Kate MccGwire’s work, through the patient collection of feathers, their sorting and meticulous assembly, shares with tapestry this dimension of endurance and perseverance. Each work is the result of an infinite repetition of gestures, a long period of time that sculpts the material and transforms it into a vision. This relationship with time, with almost obstinate patience, echoes the work of Facteur Cheval: the tireless repetition of gestures becomes creative power, a way of defying the ephemeral to inscribe dreams in matter.
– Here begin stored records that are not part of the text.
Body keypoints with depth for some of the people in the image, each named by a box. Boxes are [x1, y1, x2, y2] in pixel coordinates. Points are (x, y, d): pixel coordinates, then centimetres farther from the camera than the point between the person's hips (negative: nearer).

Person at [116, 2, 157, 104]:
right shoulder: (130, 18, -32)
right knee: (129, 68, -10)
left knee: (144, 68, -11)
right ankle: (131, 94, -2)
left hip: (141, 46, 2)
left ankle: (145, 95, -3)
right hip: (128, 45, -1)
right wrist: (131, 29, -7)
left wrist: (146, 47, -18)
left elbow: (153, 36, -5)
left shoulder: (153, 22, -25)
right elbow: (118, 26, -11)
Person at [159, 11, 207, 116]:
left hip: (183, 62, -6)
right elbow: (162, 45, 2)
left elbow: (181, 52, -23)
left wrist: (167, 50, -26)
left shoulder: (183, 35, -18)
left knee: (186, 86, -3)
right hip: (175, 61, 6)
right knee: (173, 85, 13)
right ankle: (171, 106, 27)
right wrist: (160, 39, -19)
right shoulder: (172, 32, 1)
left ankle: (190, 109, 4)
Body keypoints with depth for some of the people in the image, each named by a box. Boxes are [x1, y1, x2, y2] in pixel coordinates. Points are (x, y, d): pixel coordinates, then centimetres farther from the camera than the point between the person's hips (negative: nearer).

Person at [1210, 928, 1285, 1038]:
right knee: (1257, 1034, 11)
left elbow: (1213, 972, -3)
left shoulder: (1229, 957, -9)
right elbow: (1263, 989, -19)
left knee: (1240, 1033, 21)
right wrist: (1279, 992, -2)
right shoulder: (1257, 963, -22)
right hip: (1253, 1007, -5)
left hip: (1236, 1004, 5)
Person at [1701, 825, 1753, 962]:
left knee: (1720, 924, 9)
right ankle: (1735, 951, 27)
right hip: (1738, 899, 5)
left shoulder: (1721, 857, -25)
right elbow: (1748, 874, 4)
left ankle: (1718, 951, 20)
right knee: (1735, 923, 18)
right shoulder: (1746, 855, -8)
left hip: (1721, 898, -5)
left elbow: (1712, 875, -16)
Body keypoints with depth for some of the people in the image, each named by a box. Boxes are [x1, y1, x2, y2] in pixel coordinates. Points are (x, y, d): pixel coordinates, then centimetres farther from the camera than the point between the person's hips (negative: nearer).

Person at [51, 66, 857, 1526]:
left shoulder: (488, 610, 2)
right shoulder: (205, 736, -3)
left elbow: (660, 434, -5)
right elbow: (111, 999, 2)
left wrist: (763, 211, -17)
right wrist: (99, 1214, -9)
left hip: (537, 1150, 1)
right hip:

The Parade exhibition unfolds a rich universe where unusual objects and local curiosities intermingle. Among them, one detail surprises and intrigues: why, in 1900, did the emblem of the Hauterives brass band feature two large birds, ostriches? Every summer during Facteur Cheval’s lifetime, this brass band came to play at the Ideal Palace, and several clues today testify to the close relationship between its musicians and the builder. Without knowing precisely the nature of the ties that bound them, it is fun to imagine the brass instruments resounding in front of the baroque facades of the Ideal Palace at the very beginning of the 20th century, providing the building in progress with a unique soundscape.
It is in this spirit that visitors are invited to enter Parade and immerse themselves in a soundscape specially designed by Laurent Paulré (Radio France). This creation brings to life both the birdsong so dear to Cheval and the festive energy of a village parade, like a dreamlike echo of the brass band concerts of yesteryear. Played on an authentic gramophone from 1900, this composition opens the exhibition by blending memory and imagination, bringing a bygone atmosphere back to life and inviting everyone to experience it anew.